Исходный текст
- - - -

Два короля Олафа, или рождение Святой Руси
Два короля Олафа, или рождение Святой Руси
Варяги сыграли выдающуюся роль в крещении наших предков.
Король Олаф Трюггвасон в последней битве. Тело великого конунга, дружившего с князем Владимиром, так и не было найдено. Погибший пополнил ряды «вечно живых героев»
Князь Святослав погиб у Порогов в марте 972 года. От него осталось предание о чаше, сделанной из его головы печенежским ханом Курей, и три сына от разных матерей — Ярополк, Олег и Владимир. Один из мало цитируемых древнерусских хронистов, близких к так называемому Тверскому летописцу, как бы между прочим упомянул: «Есть чаша сия и доныне хранима в казнах князей печенежских, пьют же из нее князья со княгинею в чертоге, егда поимаются, говоря так: «Каков был сий человек, его же лоб есть, таков будет и родившийся от нас».
Пока князья печенежские «поималися» со своими княгинями, ожидая похожего на Святослава породистого приплода, его собственные сыновья устроили междоусобицу, решив сократить на Руси носителей Рюрикова семени до оптимума, а заодно выяснить, кто из них генетически сильнее.

- - - -

Отредактируйте фрагмент текста о двух королях Олафах, который начинается со слов «Пока князья печенежские» и заканчивается словами «них генетически сильнее.», приведя его целиком с заменой «междоусобицу» на «распрю».

Выдержки из данных
- - - -

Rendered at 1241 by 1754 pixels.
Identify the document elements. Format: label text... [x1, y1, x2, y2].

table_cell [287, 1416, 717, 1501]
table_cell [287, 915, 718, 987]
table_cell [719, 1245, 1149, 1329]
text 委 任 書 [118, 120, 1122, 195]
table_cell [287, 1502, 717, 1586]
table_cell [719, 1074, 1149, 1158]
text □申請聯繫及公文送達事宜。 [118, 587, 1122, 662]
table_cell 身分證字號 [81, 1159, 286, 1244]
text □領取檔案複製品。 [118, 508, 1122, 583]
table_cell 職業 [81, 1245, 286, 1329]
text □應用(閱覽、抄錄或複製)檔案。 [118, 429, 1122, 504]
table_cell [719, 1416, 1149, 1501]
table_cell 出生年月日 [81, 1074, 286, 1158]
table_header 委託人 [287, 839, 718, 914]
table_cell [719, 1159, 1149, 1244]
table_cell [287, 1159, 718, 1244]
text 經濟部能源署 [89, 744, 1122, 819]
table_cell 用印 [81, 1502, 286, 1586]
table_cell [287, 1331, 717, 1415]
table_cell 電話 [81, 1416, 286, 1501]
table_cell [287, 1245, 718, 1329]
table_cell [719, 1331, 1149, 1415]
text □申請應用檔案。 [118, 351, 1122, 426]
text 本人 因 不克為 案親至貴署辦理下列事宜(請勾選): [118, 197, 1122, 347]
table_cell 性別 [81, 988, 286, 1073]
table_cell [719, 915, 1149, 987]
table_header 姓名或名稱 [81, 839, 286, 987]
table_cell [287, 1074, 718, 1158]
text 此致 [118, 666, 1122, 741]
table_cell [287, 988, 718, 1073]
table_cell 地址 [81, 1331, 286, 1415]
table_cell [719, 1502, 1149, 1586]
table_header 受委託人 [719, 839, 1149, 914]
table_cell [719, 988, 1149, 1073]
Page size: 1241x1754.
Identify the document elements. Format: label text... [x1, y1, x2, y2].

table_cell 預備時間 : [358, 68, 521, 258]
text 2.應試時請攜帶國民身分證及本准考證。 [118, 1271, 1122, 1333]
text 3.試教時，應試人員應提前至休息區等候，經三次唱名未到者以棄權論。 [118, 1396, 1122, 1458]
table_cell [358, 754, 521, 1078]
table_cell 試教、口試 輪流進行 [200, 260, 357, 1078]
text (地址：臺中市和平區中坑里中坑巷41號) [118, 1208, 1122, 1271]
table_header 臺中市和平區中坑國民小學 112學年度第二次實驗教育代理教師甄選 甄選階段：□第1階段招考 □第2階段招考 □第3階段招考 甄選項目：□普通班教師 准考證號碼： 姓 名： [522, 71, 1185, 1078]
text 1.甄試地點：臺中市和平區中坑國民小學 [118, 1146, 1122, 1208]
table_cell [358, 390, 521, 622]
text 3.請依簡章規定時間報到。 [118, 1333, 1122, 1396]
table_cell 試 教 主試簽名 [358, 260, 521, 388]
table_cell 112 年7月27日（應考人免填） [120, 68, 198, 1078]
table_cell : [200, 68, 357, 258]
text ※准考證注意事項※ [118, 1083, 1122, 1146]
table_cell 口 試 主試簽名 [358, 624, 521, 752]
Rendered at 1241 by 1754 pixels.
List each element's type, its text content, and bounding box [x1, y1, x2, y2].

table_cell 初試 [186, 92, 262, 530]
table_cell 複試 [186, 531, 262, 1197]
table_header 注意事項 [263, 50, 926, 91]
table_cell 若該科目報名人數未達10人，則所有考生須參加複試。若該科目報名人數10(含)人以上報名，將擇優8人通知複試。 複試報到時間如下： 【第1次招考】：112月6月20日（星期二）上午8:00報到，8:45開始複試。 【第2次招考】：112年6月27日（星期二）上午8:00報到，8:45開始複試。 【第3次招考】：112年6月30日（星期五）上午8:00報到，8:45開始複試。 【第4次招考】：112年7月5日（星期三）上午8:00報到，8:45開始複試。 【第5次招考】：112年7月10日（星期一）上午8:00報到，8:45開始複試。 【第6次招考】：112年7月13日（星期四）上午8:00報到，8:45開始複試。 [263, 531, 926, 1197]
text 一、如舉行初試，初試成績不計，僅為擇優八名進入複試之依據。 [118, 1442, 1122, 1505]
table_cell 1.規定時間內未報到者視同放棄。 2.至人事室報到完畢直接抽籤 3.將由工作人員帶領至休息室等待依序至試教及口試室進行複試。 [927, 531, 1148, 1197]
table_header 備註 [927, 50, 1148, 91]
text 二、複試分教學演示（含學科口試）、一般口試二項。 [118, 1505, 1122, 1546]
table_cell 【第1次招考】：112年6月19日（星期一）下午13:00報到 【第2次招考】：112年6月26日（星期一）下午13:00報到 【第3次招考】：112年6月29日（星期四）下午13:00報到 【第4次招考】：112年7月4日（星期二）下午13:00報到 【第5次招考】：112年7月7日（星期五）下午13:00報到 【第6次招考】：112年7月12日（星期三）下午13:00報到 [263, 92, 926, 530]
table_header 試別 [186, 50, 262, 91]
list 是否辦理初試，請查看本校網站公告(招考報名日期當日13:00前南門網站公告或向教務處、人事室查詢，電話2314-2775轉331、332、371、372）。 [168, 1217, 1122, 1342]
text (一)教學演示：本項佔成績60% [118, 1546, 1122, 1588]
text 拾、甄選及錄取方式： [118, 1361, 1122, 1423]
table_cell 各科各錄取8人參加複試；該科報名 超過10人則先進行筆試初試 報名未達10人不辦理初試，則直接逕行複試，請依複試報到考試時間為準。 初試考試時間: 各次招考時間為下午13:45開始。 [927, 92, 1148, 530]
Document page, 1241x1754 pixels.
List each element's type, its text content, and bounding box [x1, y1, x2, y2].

- - - -

Результат выполнения
Пока князья печенежские «поималися» со своими княгинями, ожидая похожего на Святослава породистого приплода, его собственные сыновья устроили распрю, решив сократить на Руси носителей Рюрикова семени до оптимума, а заодно выяснить, кто из них генетически сильнее.